If each single-line and multi-line comment must be passed to the callback function as well, the `comment` flag in the parsing configuration needs to be true. A modified `delegate.js` and its new result (note the addition of _LineComment_ node type):
```js
$ cat delegate.js
var esprima = require('esprima');
esprima.parseScript('answer = 42 // FIXME', { comment: true }, function (node) {
console.log(node.type);
});
$ node delegate.js
Identifier
LineComment
Literal
AssignmentExpression
ExpressionStatement
Program
```
The second argument passed to the callback function, the metadata, can be used to locate the node. It is illustrated in the following example:
```js
$ cat delegate.js
var esprima = require('esprima');
esprima.parseScript('answer = 42', {}, function (node, metadata) {
console.log(node.type, metadata);
});
$ node delegate.js
Identifier { start: { line: 1, column: 0, offset: 0 },
end: { line: 1, column: 6, offset: 6 } }
Literal { start: { line: 1, column: 9, offset: 9 },
end: { line: 1, column: 11, offset: 11 } }
AssignmentExpression { start: { line: 1, column: 0, offset: 0 },
end: { line: 1, column: 11, offset: 11 } }
ExpressionStatement { start: { line: 1, column: 0, offset: 0 },
end: { line: 1, column: 11, offset: 11 } }
Program { start: { line: 1, column: 0, offset: 0 },
end: { line: 1, column: 11, offset: 11 } }
```
## Example: console Calls Removal
The following Node.js script demonstrates the use of Esprima parser to remove every single expression that represents a `console` call. The script accepts the input from `stdin` and displays the result to `stdout`. The entire script comprises approximately 30 lines of code.
```js
const esprima = require('esprima');
const readline = require('readline');
// console.log(x) or console['error'](y)
function isConsoleCall(node) {
return (node.type === 'CallExpression') &&
(node.callee.type === 'MemberExpression') &&
(node.callee.object.type === 'Identifier') &&
(node.callee.object.name === 'console');
}
function removeCalls(source) {
const entries = [];
esprima.parseScript(source, {}, function (node, meta) {
if (isConsoleCall(node)) {
entries.push({
start: meta.start.offset,
end: meta.end.offset
});
}
});
entries.sort((a, b) => { return b.end - a.end }).forEach(n => {
source = source.slice(0, n.start) + source.slice(n.end);
});
return source;
}
let source = '';
readline.createInterface({ input: process.stdin, terminal: false })
.on('line', line => { source += line + '\n' })
.on('close', () => { console.log(removeCalls(source)) });
```
An example run is shown in the following screenshot (the script is called `unconsole.js`). Note that the single call to `console.log` is eliminated in the output.

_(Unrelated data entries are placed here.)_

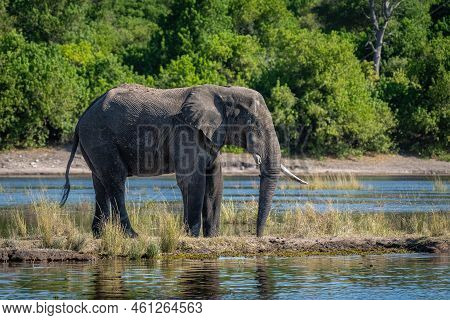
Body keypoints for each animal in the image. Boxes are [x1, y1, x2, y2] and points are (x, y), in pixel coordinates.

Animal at [59, 83, 308, 238]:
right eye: (253, 125)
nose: (258, 236)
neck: (224, 92)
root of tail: (81, 118)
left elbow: (215, 181)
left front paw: (212, 237)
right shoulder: (186, 131)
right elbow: (192, 181)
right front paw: (192, 235)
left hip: (94, 143)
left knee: (100, 183)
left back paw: (100, 234)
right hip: (101, 138)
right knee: (116, 182)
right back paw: (131, 235)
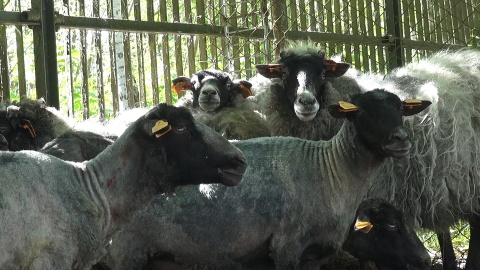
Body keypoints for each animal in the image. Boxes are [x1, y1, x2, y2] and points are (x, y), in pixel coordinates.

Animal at [96, 89, 432, 270]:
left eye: (401, 109)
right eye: (361, 112)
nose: (401, 140)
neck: (331, 171)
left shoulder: (315, 256)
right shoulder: (286, 247)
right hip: (126, 252)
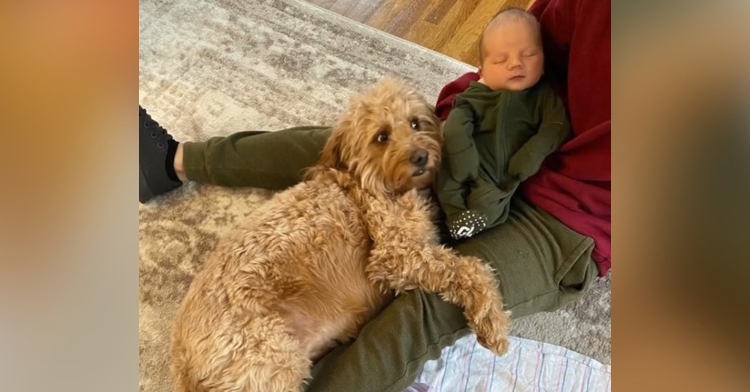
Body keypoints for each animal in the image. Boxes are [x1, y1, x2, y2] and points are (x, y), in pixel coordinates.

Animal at [170, 79, 512, 392]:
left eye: (416, 123)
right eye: (381, 137)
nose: (420, 157)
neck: (375, 183)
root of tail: (183, 363)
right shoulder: (395, 256)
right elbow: (471, 268)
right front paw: (493, 320)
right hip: (272, 364)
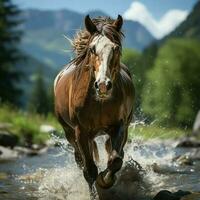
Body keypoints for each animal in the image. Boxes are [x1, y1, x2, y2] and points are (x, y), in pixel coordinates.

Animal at [53, 14, 134, 196]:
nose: (103, 85)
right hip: (70, 132)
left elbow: (115, 160)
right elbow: (89, 170)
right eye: (92, 49)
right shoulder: (81, 131)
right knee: (80, 159)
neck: (99, 102)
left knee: (114, 151)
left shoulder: (118, 126)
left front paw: (105, 180)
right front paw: (95, 191)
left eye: (116, 48)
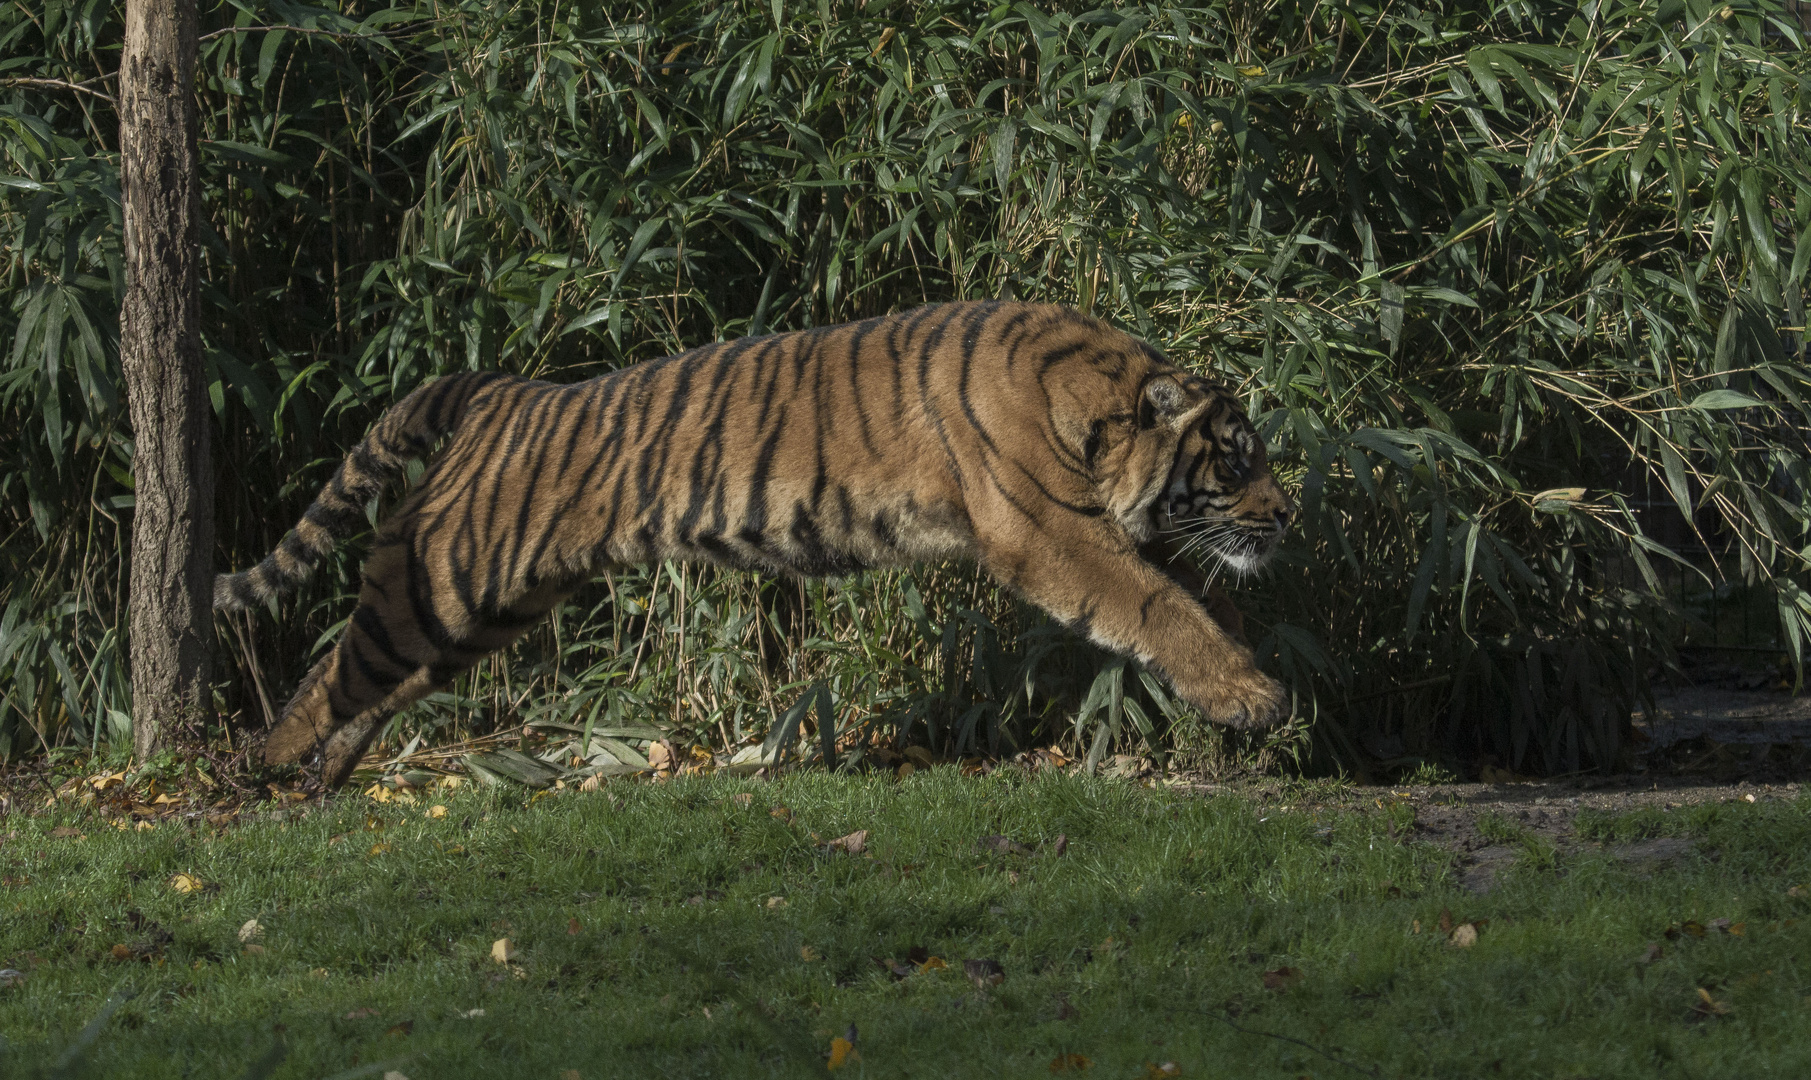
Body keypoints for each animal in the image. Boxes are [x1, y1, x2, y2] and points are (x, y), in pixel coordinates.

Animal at [219, 298, 1296, 790]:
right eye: (1238, 458)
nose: (1287, 514)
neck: (1102, 404)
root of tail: (506, 392)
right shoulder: (1051, 532)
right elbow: (1157, 605)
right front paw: (1252, 697)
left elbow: (1197, 598)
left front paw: (1252, 671)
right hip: (443, 579)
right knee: (334, 670)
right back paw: (267, 767)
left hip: (486, 610)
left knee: (371, 681)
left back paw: (323, 774)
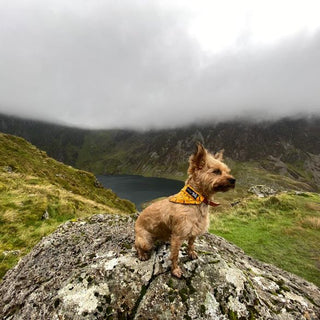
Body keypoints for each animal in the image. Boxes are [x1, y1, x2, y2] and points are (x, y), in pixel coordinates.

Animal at [134, 142, 234, 278]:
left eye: (227, 171)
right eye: (216, 171)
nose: (233, 180)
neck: (196, 199)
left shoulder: (194, 231)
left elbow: (191, 244)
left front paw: (191, 253)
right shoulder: (178, 236)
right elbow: (175, 255)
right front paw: (175, 270)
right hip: (145, 242)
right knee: (137, 246)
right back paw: (142, 254)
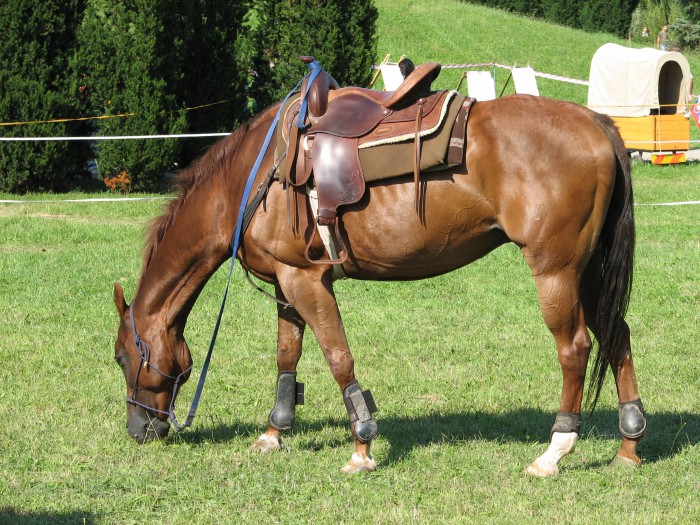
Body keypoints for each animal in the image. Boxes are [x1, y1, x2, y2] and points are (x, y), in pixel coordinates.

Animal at [113, 93, 644, 474]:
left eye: (121, 357)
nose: (138, 430)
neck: (250, 179)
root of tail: (597, 122)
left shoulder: (307, 281)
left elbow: (338, 359)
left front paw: (361, 446)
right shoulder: (285, 283)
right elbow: (287, 357)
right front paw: (273, 433)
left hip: (556, 271)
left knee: (575, 349)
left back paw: (554, 452)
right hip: (589, 271)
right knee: (617, 334)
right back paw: (629, 445)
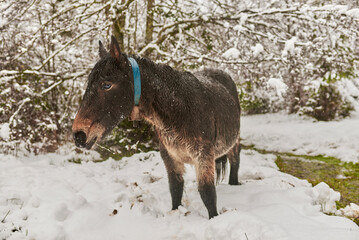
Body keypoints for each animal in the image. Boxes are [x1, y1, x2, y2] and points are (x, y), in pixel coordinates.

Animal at [72, 36, 242, 218]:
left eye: (106, 85)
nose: (78, 135)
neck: (180, 110)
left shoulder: (203, 156)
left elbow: (207, 194)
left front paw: (214, 218)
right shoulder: (170, 158)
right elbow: (175, 189)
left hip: (234, 143)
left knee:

![Console removal](unconsole.png)
The script uses the [readline module](https://nodejs.org/api/readline.html) to read the input line-by-line, collecting each line to a buffer. Once there is no more input, it uses Esprima parser and utilizes the syntax delegate feature with a callback function that looks for a particular type of syntax node, i.e. a call expression with `console` object as the callee. The logic inside the `isConsoleCall` function is intended to match such a node. As an illustration, using the [Esprima online demo](http://esprima.org/demo/parse.html) to parse `console.log("Hello")` will reveal the following syntax tree:
![Call expression](callexpr.png)
For each matched node, the node location is recorded. Once the parsing is completed, the list of the location of every matched call expression with `console` is used to modify the source, i.e. the portion of the source corresponding to the call expression is removed. When it is done repeatedly, the result is that every single `console` call will disappear. Note how this is done from the last one to the first one (reflected by the sorting in the reverse order) to maintain the correct offset throughout the process.